---------- Texte choisi ----------
Arrivé lundi à Kinshasa, Karim Khan, Procureur général de la Cour pénale internationale (CPI), a adressé un message clair aux acteurs de la violence en République Démocratique du Congo (RDC). Dans une déclaration solennelle, il a affirmé que « tout groupe armé, toute force armée, tous les alliés des groupes armés n’ont pas un chèque en blanc ».
Il a souligné que l’impunité doit prendre fin et que la loi internationale doit être rigoureusement appliquée pour garantir la justice, quelle que soit la position des responsables.
Cette prise de position intervient alors que la RDC fait face à une insécurité chronique, notamment dans l’est du pays, où plusieurs groupes armés, tant locaux qu’étrangers, sont responsables de graves violations des droits humains, y compris des massacres, des viols et des enlèvements. Karim Khan a rappelé le rôle essentiel de la CPI dans la lutte contre l’impunité, en affirmant que les responsables des crimes de guerre, des crimes contre l’humanité et du génocide doivent être tenus pour responsables.
Le Procureur a insisté sur le fait que « la justice n’a pas de frontières » et que les lois internationales s’appliquent à tous, sans exception. « La loi doit être effective et appliquée de manière juste et équitable », a-t-il ajouté.

Cette déclaration s’inscrit dans la volonté de la CPI de renforcer la coopération avec les autorités congolaises afin de traduire en justice ceux qui commettent des atrocités, qu’ils soient membres de groupes armés ou de forces gouvernementales.
----------
■ **Consignes**
1. D'après le texte sur la déclaration de Karim Khan, dans quelle ville le Procureur est-il arrivé lundi ?
2. Reproduisez fidèlement le passage du texte sur la déclaration de Karim Khan qui va de « Le Procureur a » à « de forces gouvernementales. ».
3. Résumez sous forme de liste le paragraphe du texte sur la déclaration de Karim Khan qui commence par « Cette prise de position intervient », en conservant ses informations principales.
---------- Entrées fournies ----------
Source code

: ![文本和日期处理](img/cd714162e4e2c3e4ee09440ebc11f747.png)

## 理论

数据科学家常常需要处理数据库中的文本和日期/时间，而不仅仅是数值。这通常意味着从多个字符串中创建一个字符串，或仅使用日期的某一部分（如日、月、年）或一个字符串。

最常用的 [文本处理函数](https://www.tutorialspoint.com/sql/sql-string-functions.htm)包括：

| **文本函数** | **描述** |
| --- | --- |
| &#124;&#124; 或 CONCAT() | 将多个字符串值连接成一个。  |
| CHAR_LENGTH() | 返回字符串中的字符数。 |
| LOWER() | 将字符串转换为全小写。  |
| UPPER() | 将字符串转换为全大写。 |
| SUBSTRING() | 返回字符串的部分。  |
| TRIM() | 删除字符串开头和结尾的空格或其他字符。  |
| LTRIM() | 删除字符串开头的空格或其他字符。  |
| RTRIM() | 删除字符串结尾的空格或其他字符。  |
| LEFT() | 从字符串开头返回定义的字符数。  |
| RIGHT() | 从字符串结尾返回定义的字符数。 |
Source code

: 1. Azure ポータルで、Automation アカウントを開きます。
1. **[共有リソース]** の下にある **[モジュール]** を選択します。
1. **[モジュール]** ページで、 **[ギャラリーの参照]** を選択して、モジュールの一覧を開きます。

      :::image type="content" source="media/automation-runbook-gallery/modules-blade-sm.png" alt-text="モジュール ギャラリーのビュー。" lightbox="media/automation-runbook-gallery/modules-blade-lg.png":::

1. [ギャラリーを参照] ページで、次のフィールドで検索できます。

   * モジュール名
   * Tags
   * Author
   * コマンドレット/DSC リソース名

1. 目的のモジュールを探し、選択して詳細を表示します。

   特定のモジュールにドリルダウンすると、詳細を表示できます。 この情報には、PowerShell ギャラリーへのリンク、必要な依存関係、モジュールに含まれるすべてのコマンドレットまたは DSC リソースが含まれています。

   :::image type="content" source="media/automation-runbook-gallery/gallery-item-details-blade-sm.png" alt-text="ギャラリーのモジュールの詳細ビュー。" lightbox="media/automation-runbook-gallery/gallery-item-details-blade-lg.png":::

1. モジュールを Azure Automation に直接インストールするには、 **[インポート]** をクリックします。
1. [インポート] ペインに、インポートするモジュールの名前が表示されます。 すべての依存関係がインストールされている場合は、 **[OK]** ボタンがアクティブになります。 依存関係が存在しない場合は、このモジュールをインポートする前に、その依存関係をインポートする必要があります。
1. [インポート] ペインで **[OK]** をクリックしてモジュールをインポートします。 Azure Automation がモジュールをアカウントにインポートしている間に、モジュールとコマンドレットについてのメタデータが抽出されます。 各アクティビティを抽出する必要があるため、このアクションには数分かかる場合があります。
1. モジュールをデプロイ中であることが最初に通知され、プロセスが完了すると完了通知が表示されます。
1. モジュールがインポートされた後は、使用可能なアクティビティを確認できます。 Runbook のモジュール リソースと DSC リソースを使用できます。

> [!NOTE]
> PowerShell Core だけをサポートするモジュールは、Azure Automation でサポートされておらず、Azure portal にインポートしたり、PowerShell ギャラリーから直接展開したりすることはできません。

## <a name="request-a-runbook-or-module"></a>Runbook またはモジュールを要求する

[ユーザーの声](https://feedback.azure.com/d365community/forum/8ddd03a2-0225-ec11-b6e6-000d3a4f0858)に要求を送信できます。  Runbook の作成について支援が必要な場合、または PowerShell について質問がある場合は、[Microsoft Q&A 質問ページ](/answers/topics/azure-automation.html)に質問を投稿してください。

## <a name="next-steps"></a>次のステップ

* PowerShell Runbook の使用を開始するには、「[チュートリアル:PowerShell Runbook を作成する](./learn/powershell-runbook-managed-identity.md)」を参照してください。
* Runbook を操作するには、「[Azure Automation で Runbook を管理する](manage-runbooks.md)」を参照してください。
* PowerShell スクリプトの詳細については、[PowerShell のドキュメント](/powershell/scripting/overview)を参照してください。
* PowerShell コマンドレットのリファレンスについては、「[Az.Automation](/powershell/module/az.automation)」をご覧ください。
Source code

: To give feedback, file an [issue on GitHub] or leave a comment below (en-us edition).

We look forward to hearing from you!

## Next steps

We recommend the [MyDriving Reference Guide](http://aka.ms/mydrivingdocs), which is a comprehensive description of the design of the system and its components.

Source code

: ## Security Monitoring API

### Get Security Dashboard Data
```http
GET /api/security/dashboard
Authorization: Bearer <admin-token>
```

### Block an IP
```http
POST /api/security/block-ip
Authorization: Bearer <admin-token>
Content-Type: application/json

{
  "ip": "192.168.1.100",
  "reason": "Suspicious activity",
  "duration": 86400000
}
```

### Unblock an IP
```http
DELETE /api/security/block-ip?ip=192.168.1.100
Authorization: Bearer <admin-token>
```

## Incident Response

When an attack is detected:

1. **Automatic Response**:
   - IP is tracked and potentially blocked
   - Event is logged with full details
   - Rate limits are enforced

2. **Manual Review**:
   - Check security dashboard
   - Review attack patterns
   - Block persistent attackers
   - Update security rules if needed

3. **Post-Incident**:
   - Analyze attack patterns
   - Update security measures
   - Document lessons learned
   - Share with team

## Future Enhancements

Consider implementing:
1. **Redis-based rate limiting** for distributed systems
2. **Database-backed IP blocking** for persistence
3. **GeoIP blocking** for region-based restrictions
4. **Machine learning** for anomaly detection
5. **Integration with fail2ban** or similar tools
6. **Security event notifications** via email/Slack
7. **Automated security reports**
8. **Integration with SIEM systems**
----------
■ **Réponses numérotées**
1. À Kinshasa.

2.
Le Procureur a insisté sur le fait que « la justice n’a pas de frontières » et que les lois internationales s’appliquent à tous, sans exception. « La loi doit être effective et appliquée de manière juste et équitable », a-t-il ajouté.

Cette déclaration s’inscrit dans la volonté de la CPI de renforcer la coopération avec les autorités congolaises afin de traduire en justice ceux qui commettent des atrocités, qu’ils soient membres de groupes armés ou de forces gouvernementales.

3.
- La RDC connaît une insécurité chronique, notamment dans l'est du pays.
- Plusieurs groupes armés, locaux et étrangers, y commettent de graves violations des droits humains : massacres, viols, enlèvements.
- Karim Khan a rappelé le rôle essentiel de la CPI dans la lutte contre l'impunité.
- Selon lui, les responsables de crimes de guerre, de crimes contre l'humanité et de génocide doivent répondre de leurs actes.